Filter out every line below that lacks "Haziran", and copy the rest.
═══ DATA SECTION ═══
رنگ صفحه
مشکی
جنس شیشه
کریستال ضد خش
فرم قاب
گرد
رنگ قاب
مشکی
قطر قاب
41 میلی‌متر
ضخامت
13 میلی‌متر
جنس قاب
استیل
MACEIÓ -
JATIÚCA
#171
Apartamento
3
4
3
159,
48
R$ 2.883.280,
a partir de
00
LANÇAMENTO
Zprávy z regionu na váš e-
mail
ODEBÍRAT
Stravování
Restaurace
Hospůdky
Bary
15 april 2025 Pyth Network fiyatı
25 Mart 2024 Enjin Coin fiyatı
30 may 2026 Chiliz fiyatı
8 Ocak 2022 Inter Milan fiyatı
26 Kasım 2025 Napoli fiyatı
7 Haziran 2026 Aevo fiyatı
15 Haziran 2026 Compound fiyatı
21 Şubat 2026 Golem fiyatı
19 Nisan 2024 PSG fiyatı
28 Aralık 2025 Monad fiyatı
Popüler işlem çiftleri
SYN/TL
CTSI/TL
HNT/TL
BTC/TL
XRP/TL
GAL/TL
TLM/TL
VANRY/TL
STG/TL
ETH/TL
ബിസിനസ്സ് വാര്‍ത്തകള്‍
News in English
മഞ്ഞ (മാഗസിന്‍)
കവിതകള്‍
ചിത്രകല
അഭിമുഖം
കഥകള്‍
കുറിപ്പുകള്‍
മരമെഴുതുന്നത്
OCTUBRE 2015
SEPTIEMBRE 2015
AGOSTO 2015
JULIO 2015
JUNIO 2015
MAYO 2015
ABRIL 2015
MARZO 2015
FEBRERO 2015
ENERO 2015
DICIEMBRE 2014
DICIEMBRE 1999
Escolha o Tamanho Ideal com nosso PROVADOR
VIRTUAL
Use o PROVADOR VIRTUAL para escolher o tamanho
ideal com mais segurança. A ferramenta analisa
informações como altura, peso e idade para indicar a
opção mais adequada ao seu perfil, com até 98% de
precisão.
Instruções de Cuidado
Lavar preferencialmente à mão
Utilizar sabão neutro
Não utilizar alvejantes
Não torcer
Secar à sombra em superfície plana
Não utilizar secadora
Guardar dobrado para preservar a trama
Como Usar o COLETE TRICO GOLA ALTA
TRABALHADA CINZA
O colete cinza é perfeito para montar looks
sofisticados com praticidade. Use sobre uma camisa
═══
§ **OUTPUT OF THE EXERCISE**:
7 Haziran 2026 Aevo fiyatı
15 Haziran 2026 Compound fiyatı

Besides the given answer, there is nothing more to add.